Civil War - 150 Years ago this week - April 20-26, 1864

April 20,1864-Confederates capture Plymouth, North Carolina. Led by General Robert F. Hoke, a three day siege ended with the capture of 2,800 Union soldiers and a large store of supplies. Key to the Confederate success was the arrival of the Confederate ram, CSS Albemarle.  

April 20,1864-Due to reports of mistreatment of Union prisoners in Southern prison camps, the U.S. Government reduced rations to prisoners held in the North.

April 20,1864-General James H. Wilson's Union cavalry captures Macon, Georgia.

April 20,1864-General Frederick Steele receives some supplies from Pine Bluff but is soon confronted by General Edmund Kirby-Smith's forces near Camden, Arkansas. The Confederates maneuver to come between Steele and the capital at Little Rock.

April 21,1864-General Nathaniel Banks withdraws from Grand Ecore, Louisiana back to Cloutiersville while pursued by Confederate cavalry.

April 21,1864-The Federal gunboat USS Eastport, repaired and re-floated, moves down the Red River. Over the next five days, the vessel grounds itself eight time to make further repairs. The make only about 60 miles in five days.

April 22,1864-The first coins to have the "In God we trust" inscription are minted per act of congress.

April 22,1864-General Leonidas K. Polk confers by mail with President Jefferson Davis about how to treat African American prisoners. President Davis writes "If the negroes are escaped slaves, they should be held safely for recovery by their owners. If otherwise, inform me".

April 23,1864-During General Banks' retreat from Grand Ecore, Louisiana, the ford at Cane River Crossing is contested.
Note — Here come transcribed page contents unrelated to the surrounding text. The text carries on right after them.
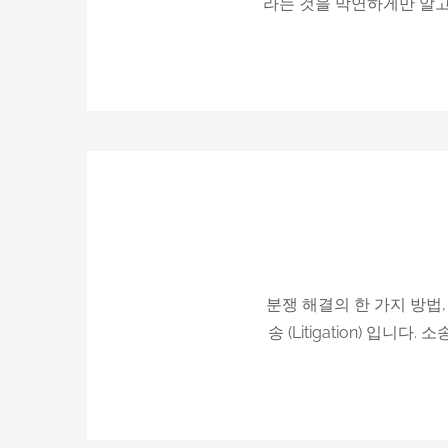
라는 것을 막연하게만 알고
분쟁 해결의 한 가지 방법
송 (Litigation) 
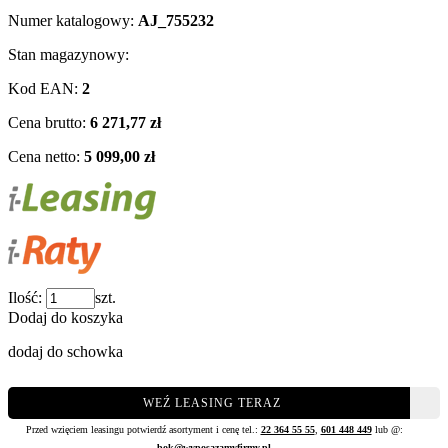
Numer katalogowy:
AJ_755232
Stan magazynowy:
Kod EAN:
2
Cena brutto:
6 271,77 zł
Cena netto:
5 099,00 zł
Ilość:
szt.
Dodaj do koszyka
dodaj do schowka
WEŹ LEASING TERAZ
Przed wzięciem leasingu potwierdź asortyment i cenę tel.:
22 364 55 55
,
601 448 449
lub @:
bok@wyposazamyfirmy.pl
As the only fordable point on the river, Confederate cavalry led by General Hamilton Bee seize the only ferry. Union forces counterattack and force General Bee to withdraw. General Bee is criticized for his inept operation and the Union forces lay a pontoon bridge to escape. Light losses on both sides.

April 23,1864-General Steele has a wagon train on the way to Pine Bluff to obtain supplies. Confederate General James F. Fagan sends a large cavalry force to intercept.

April 24,1864-General Steele's wagon train continues to Pine Bluff, Arkansas guarded by 500 Iowa cavalrymen. They are accompanied by about   300 escaping former slaves. Confederate forces are nearby.

April 25,1864-General Nathaniel Banks forces begin to straggle into Alexandria, Louisiana, ending the ill-fated Red River Campaign.

April 25,1864-Confederate troops under General Edmond Kirby-Smith capture 211 of General Steele's wagons at Mark's Mills, Arkansas. About 1,700 Union prisoners are taken. Enraged Southerners murder 150 African-American slaves. General Steele abandons the campaign.

April 25,1863-The CSS Alabama commanded by Captain Raphael Semmes captures the Federal vessel 'Rockingham' west of the Cape Verde Islands and sinks the Rockingham with cannon fire. The CSS Alabama has undergone an overhaul and is active after several months of slow action.

April 26,1864-Following the fall of Plymouth, North Carolina, General Ulysses S. Grant orders troops to evacuate Washington, North Carolina.

April 26,1864-General Banks enters Alexandria, Louisiana and awaits the arrival of Admiral Porter's gunboat fleet. When the Mississippi Squadron arrives, they have a running fight while passing shore batteries. The USS Cricket has heavy pump damage and the pump steamer 'Champion No 3' is crippled, drifts and is captured. The badly damaged gunboat USS Eastport is scuttled after being grounded yet again.

April 26,1864-General Steele slips his forces past the Confederate troops of Generals Kirby-Smith and Sterling Price and march back to Little Rock.